[2/3,ARM] STAR-MC1 CPU Support - arm: Add individual star-mc1 cost tables and cost functions

Message ID b751121d-cdf2-e18d-328c-d73f0db0fbfb@gmail.com
State Dropped
Headers
Series [1/3,ARM] STAR-MC1 CPU Support - arm: Add star-mc1 core |

Commit Message

Chung-Ju Wu May 26, 2022, 7:18 a.m. UTC
  Hi,

Attached is the patch to provide star-mc1 specific cost functions and tables.
Given these individual implementation, developers are able to make
their own adjustment to fine-tune star-mc1 performance without affecting
other cpu configurations.

Bootstrapped and tested on arm-none-eabi.

Is it OK for trunk?

Regards,
jasonwucj
From e9081bb6d7fc1521036dbceec59ba2eae532c04c Mon Sep 17 00:00:00 2001
From: Chung-Ju Wu <jasonwucj@gmail.com>
Date: Thu, 26 May 2022 03:47:23 +0000
Subject: [PATCH 2/3] arm: Add individual star-mc1 cost tables and cost
 functions

Signed-off-by: Chung-Ju Wu <jasonwucj@gmail.com>

gcc/ChangeLog:

	* config/arm/arm-cpus.in (star-mc1): Use star_mc1 costs.

▶ **DIRECTIONS**:
A - In the patch email, on what target was the change bootstrapped and tested?
B - Write the next part of the patch email, picking up after its last line.
The entries after the patch email have no role here.

▶ **ENTRIES SUPPLIED**:

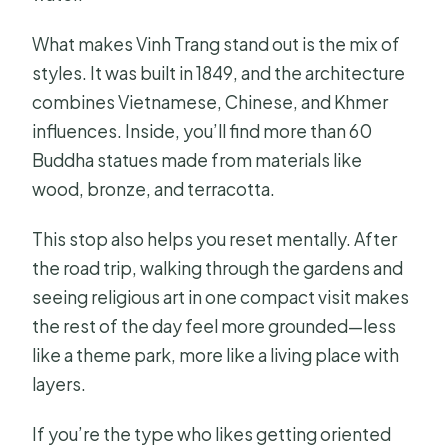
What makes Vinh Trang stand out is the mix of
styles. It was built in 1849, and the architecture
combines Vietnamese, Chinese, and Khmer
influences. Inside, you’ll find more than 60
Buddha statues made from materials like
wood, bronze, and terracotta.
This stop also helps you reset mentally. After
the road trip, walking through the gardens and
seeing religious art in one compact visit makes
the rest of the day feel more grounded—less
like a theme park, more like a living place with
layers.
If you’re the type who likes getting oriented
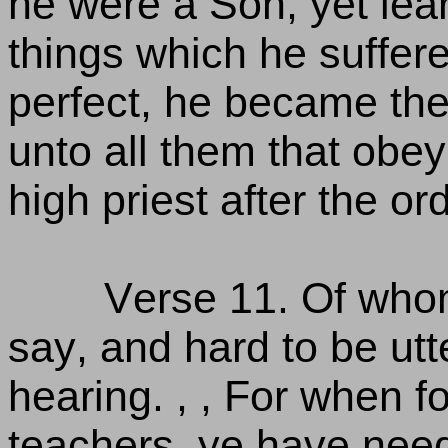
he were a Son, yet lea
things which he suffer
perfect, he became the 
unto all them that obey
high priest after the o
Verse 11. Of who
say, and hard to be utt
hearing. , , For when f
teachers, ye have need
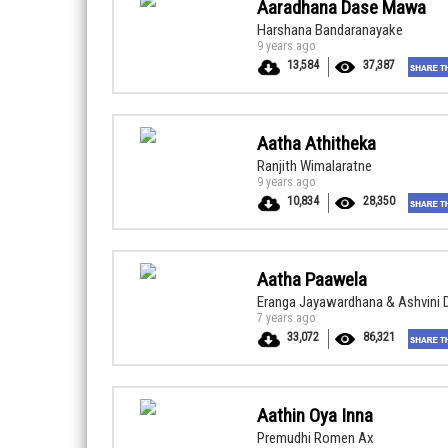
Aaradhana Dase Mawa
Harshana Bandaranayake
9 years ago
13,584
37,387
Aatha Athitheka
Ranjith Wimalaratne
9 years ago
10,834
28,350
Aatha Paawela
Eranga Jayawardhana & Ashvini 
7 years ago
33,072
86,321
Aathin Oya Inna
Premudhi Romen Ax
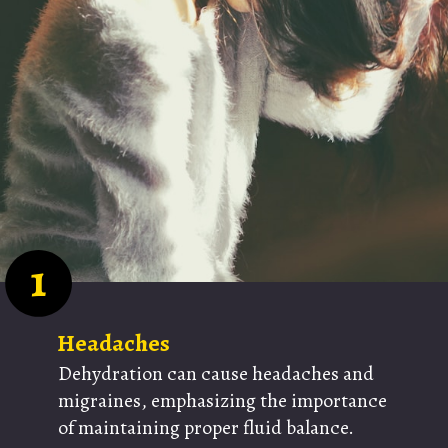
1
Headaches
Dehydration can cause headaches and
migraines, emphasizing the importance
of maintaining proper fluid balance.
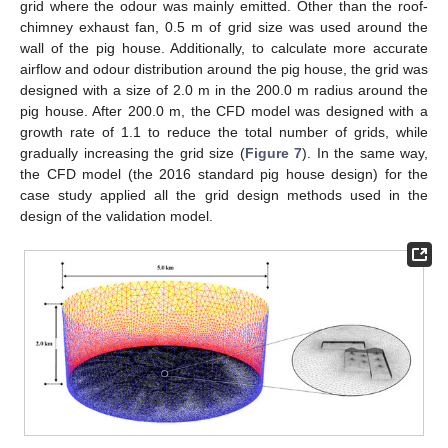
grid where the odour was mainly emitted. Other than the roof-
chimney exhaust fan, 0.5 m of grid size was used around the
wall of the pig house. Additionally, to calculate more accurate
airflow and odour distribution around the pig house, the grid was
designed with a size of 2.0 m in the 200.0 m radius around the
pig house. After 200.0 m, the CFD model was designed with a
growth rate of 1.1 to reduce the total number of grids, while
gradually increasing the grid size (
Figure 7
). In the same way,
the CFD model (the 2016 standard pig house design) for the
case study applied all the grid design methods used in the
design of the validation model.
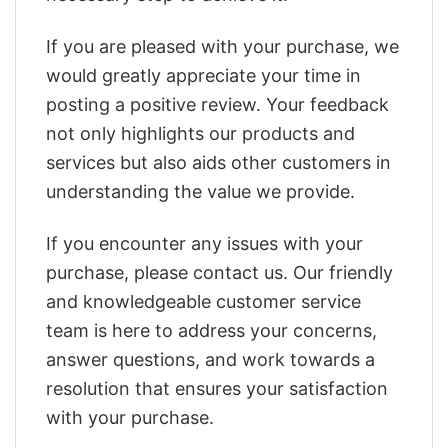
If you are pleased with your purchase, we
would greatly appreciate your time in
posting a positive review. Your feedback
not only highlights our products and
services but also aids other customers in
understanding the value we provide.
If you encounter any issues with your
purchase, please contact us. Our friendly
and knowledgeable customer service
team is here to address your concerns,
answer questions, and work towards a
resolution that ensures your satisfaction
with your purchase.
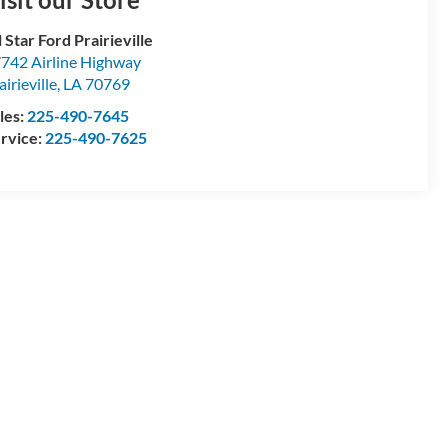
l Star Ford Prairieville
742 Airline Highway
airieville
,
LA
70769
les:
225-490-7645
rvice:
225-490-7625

* * *

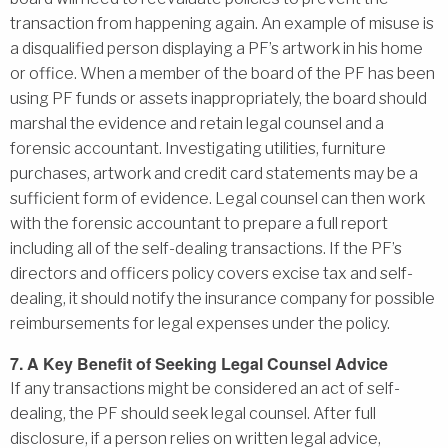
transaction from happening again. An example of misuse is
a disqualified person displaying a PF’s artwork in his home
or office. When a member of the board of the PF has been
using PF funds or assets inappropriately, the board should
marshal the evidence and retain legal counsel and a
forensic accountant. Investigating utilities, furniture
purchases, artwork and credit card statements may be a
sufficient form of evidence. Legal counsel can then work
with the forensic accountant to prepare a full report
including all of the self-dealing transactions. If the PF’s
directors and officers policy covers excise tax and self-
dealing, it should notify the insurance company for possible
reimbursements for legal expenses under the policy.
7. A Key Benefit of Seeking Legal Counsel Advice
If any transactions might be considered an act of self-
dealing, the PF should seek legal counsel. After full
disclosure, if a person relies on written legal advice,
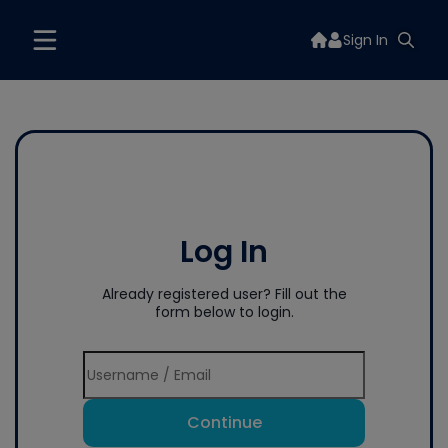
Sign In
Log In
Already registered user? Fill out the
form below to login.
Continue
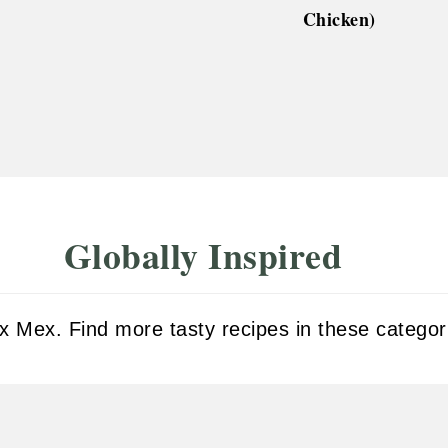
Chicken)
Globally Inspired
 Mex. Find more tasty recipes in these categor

▶ **RESULTS IN ORDER**:
A - arm-none-eabi

B -
	* config/arm/arm.cc (arm_star_mc1_branch_cost): New function.
	(star_mc1_extra_costs): New struct.
	(arm_star_mc1_tune): New struct.
---
 gcc/config/arm/arm-cpus.in |   2 +-
 gcc/config/arm/arm.cc      | 139 +++++++++++++++++++++++++++++++++++++
 2 files changed, 140 insertions(+), 1 deletion(-)
  

Comments

Kyrylo Tkachov June 6, 2022, 2:18 p.m. UTC | #1
Hi jasonwucj,

> -----Original Message-----
> From: Gcc-patches <gcc-patches-
> bounces+kyrylo.tkachov=arm.com@gcc.gnu.org> On Behalf Of Chung-Ju Wu
> via Gcc-patches
> Sent: Thursday, May 26, 2022 8:18 AM
> To: Richard Earnshaw <Richard.Earnshaw@arm.com>; gcc-patches <gcc-
> patches@gcc.gnu.org>
> Cc: Jason.Wu@anshingtek.com.tw
> Subject: [PATCH 2/3][ARM] STAR-MC1 CPU Support - arm: Add individual
> star-mc1 cost tables and cost functions
> 
> Hi,
> 
> Attached is the patch to provide star-mc1 specific cost functions and tables.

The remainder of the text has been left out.